The Expert Meeting at the final edition of the Yo! Opera Festival was the result of a partnership with RESEO, a network Yo! Opera had been part of for years. RESEO is an abbreviation, for European Network for Opera and Dance Education. RESEO organises a biennial conference on current themes in opera and dance education. In 2011, it chose to hold its conference in Utrecht because of the efforts made by Yo! Opera in the field of digital media. Several aspects had given cause to this choice of location: De Zingende Stad [The City Sings], the online creation environment of De Operaflat and the innovative set-up of the previous festival edition, which had made use of social media such as Facebook and Twitter. The title of the conference was Digital Dynamics and it was organised by RESEO and Yo! Opera jointly.

More than 80 professionals from various European countries – amongst which the Netherlands – attended the conference and the festival. Yo! Opera had the opportunity to present its mission and developments and to emphasize the need to use new and social media in opera. Other Dutch institutions devoted to new media presented exciting ideas and RESEO's member organisations together set up a true digital fair. Various workshops and presentations offered new insights, ideas, concrete examples of ways in which art production, distribution, and marketing might benefit from digital media. And of course there was ample room for reflection on what these media could mean to the most important of RESEO's themes: education.

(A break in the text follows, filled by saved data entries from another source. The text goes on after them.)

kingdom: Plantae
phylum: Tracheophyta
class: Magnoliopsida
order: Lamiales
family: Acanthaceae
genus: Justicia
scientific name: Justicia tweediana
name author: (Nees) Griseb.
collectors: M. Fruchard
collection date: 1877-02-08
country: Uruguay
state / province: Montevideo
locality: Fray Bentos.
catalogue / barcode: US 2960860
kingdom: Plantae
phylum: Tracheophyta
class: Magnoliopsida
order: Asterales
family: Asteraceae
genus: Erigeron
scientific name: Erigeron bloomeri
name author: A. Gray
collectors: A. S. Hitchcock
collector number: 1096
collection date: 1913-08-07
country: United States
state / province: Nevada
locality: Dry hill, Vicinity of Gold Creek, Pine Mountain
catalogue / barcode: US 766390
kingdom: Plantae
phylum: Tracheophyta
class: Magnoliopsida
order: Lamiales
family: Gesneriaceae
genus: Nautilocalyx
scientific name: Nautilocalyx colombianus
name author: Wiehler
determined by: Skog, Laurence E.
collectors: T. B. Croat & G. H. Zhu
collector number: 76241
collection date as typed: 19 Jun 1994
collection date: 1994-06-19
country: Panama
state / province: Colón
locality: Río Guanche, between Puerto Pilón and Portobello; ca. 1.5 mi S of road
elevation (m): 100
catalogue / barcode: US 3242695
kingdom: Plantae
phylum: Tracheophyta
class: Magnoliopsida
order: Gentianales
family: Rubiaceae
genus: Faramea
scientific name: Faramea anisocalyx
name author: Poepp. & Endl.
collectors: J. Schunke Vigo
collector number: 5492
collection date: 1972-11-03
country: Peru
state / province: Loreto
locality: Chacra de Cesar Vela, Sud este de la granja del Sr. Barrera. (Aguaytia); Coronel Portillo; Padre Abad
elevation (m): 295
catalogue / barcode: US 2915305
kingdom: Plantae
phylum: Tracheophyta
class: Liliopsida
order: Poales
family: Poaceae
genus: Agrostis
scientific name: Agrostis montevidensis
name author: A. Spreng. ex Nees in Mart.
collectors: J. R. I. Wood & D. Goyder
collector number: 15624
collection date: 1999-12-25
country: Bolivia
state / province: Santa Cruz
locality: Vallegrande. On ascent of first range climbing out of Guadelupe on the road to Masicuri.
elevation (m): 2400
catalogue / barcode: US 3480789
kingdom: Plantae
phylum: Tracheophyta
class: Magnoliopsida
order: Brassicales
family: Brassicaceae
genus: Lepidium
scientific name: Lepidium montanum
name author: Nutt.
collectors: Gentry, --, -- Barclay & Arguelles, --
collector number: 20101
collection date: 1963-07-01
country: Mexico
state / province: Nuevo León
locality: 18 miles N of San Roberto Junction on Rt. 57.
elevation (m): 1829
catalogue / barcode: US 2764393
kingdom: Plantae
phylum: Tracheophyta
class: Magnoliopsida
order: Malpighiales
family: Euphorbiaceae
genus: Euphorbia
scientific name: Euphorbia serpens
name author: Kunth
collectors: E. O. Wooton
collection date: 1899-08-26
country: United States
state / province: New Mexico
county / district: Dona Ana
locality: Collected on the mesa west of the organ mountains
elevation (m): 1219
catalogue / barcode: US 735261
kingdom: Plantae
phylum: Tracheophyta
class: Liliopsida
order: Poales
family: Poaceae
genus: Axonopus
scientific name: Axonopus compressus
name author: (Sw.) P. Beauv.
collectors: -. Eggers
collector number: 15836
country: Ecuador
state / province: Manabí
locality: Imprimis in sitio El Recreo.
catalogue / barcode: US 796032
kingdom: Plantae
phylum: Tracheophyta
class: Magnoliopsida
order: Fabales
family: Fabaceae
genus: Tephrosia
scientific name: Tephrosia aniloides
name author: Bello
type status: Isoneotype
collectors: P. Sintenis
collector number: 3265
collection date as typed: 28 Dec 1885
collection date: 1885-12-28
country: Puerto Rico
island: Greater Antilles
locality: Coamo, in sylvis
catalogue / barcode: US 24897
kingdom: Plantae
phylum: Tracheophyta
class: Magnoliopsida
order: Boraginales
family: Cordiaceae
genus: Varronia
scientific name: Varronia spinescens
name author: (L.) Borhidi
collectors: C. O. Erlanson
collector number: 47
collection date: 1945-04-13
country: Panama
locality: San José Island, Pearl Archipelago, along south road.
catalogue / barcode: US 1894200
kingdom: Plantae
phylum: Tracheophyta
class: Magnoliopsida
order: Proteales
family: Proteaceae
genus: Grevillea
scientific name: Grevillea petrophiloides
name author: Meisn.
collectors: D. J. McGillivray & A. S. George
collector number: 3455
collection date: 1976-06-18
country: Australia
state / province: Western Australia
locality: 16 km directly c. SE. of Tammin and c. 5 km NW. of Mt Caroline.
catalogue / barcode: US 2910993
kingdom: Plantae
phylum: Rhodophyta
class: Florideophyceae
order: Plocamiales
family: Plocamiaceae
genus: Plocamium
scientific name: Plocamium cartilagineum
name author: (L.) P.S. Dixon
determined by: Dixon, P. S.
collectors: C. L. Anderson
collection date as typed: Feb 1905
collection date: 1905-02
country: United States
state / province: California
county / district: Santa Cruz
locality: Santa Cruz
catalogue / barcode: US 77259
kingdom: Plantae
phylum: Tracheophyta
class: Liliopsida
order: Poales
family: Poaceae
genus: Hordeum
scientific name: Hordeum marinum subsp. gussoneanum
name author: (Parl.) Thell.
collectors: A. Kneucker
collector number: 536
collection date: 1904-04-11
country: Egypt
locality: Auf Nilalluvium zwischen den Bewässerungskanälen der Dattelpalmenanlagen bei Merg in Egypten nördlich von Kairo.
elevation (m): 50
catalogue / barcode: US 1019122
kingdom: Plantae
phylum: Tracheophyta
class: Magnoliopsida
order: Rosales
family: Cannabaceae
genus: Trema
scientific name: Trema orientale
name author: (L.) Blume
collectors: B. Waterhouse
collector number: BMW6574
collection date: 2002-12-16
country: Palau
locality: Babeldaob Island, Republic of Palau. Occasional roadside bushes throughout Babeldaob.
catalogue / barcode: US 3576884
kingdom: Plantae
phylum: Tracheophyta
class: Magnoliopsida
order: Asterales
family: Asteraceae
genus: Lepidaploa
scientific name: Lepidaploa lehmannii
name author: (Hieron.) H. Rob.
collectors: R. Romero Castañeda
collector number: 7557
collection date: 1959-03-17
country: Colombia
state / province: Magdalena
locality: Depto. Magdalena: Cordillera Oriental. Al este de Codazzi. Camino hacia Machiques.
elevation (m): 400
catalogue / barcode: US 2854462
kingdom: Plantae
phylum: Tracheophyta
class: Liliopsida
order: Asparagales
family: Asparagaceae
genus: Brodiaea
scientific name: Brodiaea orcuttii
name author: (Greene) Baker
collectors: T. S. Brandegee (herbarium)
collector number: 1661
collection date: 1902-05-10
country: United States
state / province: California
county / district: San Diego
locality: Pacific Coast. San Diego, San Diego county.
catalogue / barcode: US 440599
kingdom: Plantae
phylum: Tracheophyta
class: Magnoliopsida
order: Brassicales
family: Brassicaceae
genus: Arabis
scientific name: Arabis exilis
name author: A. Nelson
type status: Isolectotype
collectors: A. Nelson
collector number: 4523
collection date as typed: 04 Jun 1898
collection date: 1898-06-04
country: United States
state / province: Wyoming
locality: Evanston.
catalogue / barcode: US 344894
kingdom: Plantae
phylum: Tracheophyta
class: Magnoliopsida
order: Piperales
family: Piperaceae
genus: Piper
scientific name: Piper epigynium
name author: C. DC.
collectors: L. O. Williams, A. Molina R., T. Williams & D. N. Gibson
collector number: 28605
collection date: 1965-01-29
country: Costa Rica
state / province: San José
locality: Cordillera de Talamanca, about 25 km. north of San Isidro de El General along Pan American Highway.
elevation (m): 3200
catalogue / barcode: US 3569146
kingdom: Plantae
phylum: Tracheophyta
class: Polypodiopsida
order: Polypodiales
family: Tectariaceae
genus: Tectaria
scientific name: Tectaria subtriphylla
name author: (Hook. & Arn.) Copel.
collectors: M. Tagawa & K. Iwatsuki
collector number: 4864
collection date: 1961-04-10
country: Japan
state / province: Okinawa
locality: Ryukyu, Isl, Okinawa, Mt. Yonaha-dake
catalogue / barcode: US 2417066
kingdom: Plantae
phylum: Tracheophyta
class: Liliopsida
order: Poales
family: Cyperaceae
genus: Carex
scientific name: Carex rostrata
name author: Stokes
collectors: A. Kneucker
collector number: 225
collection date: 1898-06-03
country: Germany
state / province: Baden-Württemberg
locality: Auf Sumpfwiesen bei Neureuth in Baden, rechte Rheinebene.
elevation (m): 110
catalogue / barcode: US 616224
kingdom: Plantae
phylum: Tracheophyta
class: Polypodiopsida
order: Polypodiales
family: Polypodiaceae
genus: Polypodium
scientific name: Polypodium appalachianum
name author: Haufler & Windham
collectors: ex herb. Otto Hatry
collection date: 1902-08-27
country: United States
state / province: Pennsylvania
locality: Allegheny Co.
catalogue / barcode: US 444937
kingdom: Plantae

In style with the theme of the final expert meeting as part of the Yo! Opera Festival, the reader is referred to the website of RESEO for further information on the conference.
The conference was a great success, for both RESEO and Yo! Opera. Being the host of the most important international network in the field of opera education has been a great honour to Yo! Opera and its staff, and a dignified conclusion to its work. Once and for all, the conference and its attendants pointed out the value of institutions such as Yo! Opera, which was a true pioneer in the complex but interesting field of opera education.